§ Your assignment:
Scan the material for "pitch". Copy every line it appears in.

§ Task data:
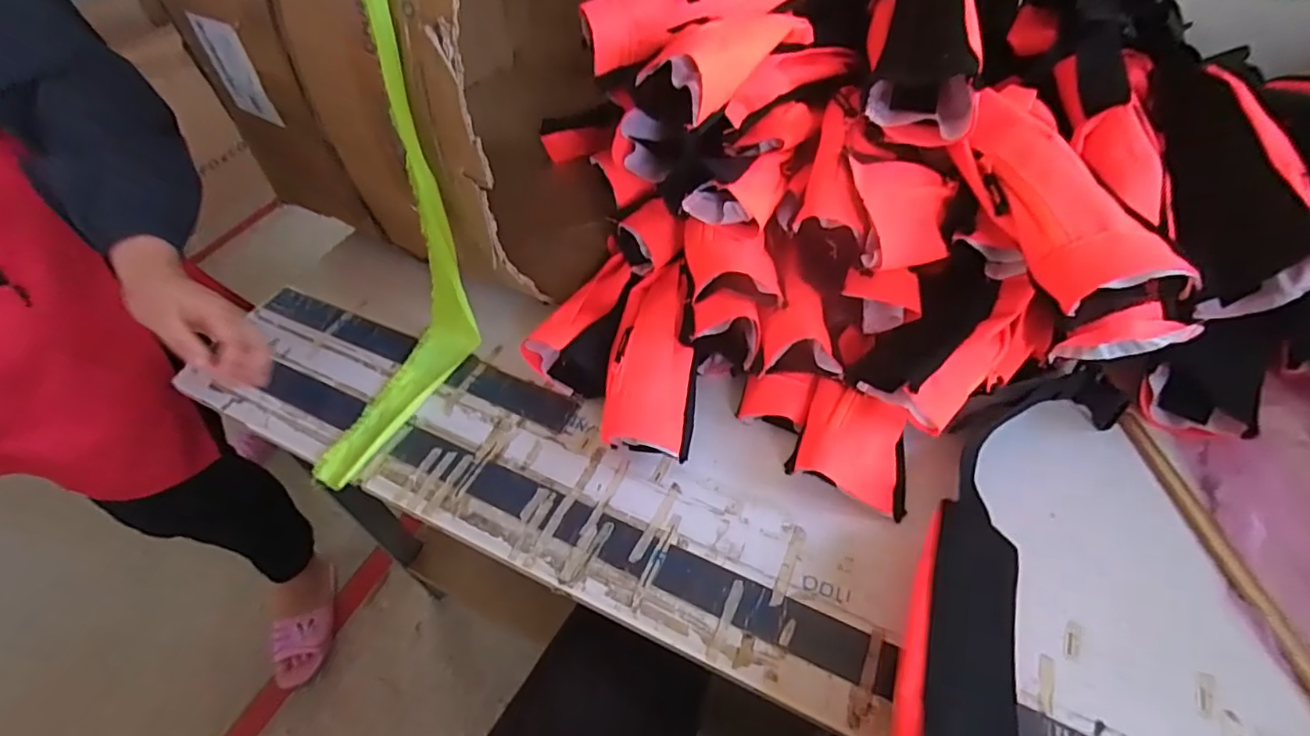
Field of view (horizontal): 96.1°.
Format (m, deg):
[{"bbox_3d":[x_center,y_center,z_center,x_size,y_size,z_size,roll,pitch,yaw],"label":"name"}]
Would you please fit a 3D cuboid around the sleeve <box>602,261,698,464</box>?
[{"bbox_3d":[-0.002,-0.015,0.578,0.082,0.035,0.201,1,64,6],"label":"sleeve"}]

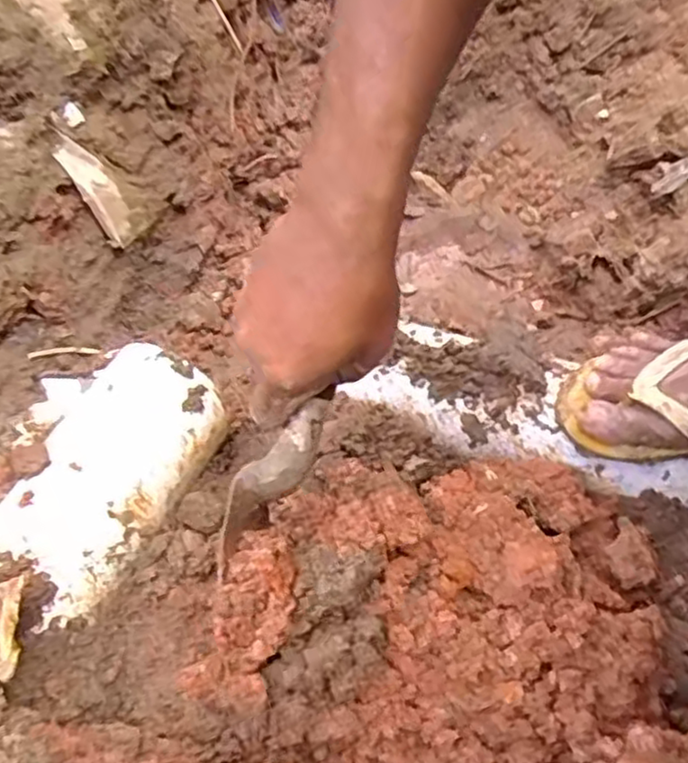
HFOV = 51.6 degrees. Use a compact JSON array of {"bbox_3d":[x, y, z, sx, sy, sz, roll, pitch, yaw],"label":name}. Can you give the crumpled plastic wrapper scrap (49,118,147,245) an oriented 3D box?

§ Solution for this exercise:
[{"bbox_3d":[x_center,y_center,z_center,x_size,y_size,z_size,roll,pitch,yaw],"label":"name"}]
HFOV = 51.6 degrees. Use a compact JSON array of {"bbox_3d":[x, y, z, sx, sy, sz, roll, pitch, yaw],"label":name}. Can you give the crumpled plastic wrapper scrap (49,118,147,245) an oriented 3D box?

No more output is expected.